DESC:TECHNICAL FIELD
[0001] The present disclosure relates generally to a power amplifier. The disclosure more particularly relates to a gallium nitride (GaN) power amplifier.

BACKGROUND
[0002] Power Amplifiers are one of the major components of Transmit/Receive modules which are targeted for efficiency improvement due to the large output power generated. Tx/Rx modules with highly integrated devices enable beam-forming and steering, form the heart of Active Phased Array Radars. Size, weight and power (SWaP) are the key criteria in these RADAR and communication platforms.
[0003] To meet such requirements, GaN based HEMTs are well suited as they are characterized by high power density, high breakdown voltage, moderate gain and high efficiency. Internally matched FET topology offers better features in compact form-factor in comparison to bulky PAs with unmatched transistors.
[0004] US Patent No. 6,281,756 B1 dated August 28, 2001, discloses an internally impedance matched transistor circuit in a package for preventing low frequency oscillation during high frequency band operation by disposing an oscillation-preventing stabilization circuit comprising a resistor connected to ground through a capacitor.

Data lines —
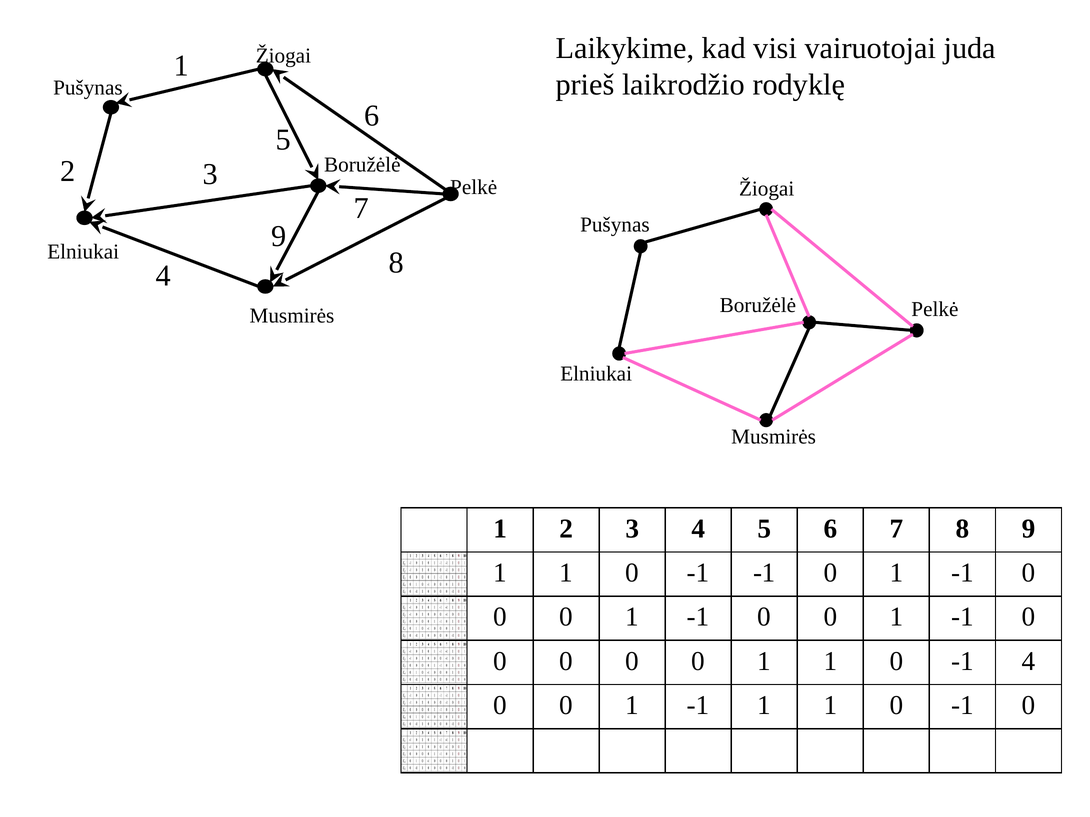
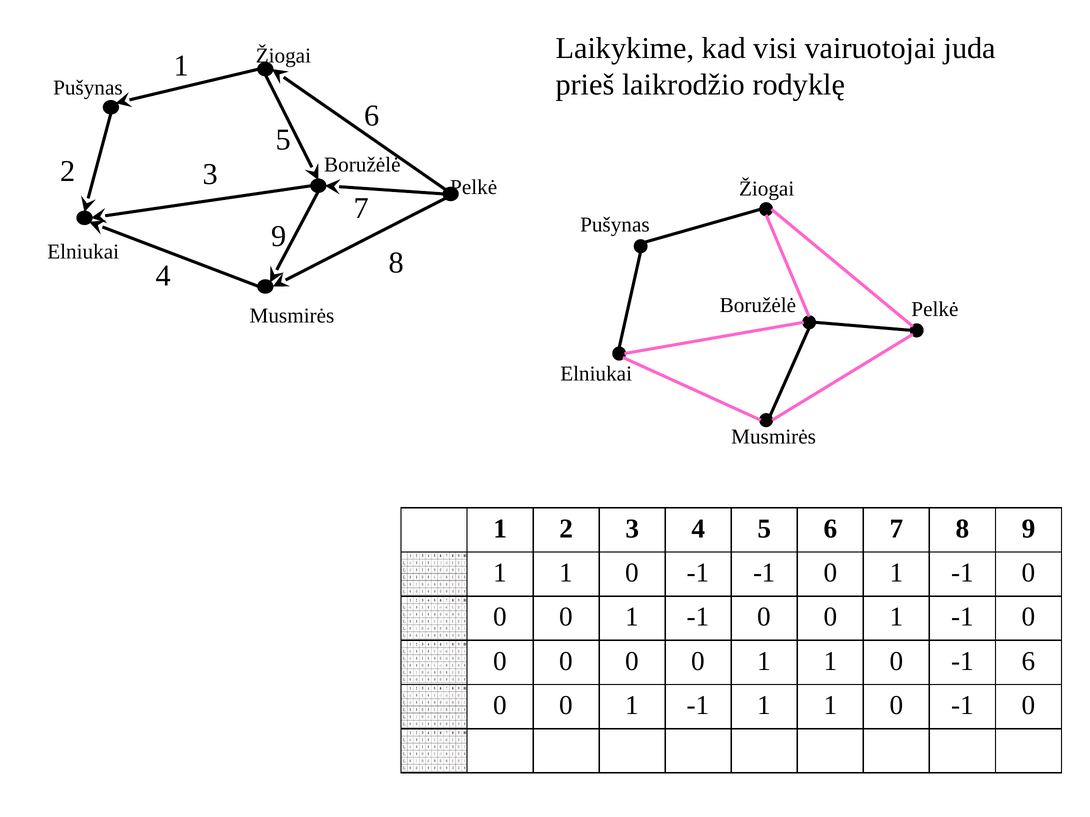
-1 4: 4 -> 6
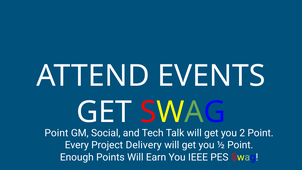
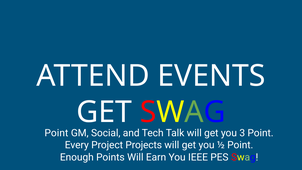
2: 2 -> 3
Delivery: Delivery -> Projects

Instructions —
a – Answer these questions from the GaN power amplifier extract:
(i) Which three key criteria for RADAR and communication platforms does SWaP stand for?
(ii) Which four characteristics make GaN based HEMTs well suited?
(iii) What does the oscillation-preventing stabilization circuit in US Patent No. 6,281,756 B1 comprise?
b – Can you resume the GaN power amplifier extract after its last sentence?

Answers provided —
a –
(i) Size, weight and power.
(ii) High power density, high breakdown voltage, moderate gain and high efficiency.
(iii) A resistor connected to ground through a capacitor.

b –
[0005] Korean Patent no. 102224203B1 discloses a realization technique for broadband Class J PA using internally matched configuration in S-Band. However, the gain realized <10 dB and the form factor is large.
[0006] The paper “GaN X-band 43% Internally-Matched FET with 60W Output Power” discuss about X band Internally matched PA delivering 60.3 watt with 43.4% PAE. Asymmetric matching circuit layout is employed to avoid decrease of efficiency caused by impedance mismatch and unbalance power dividing in matching circuits. However, it combines multiple FETs and is not packaged.
[0007] The paper “An S-band Internally Matched Packaged GaN HEMT with over 720W Peak Power and 58% PAE” (Published in IEEE/MTT-S International Microwave Symposium, 2018) discuss about S band internally matched GaN HEMT PA delivering 720 Watt peak with 58% PAE. However, impedance matching networks has been fabricated using aluminium nitride substrates and packaged in 24 mmX17.4 mm. The operating frequency range is a narrow band of 3.2-3.6GHz, power gain of 9.8dB.
[0008] While the above cited references introduce and disclose GaN HEMT based Power Amplifiers, it is felt that a focused solution for miniaturized, high gain S-Band Power Amplifier in a metal package for excellent thermal management is not available.
SUMMARY
[0009] This summary is provided to introduce concepts of the invention related to a single chip gallium nitride (GaN) power amplifier, as disclosed herein. This summary is neither intended to identify essential features of the invention as per the present invention nor is it intended for use in determining or limiting the scope of the invention as per the present invention.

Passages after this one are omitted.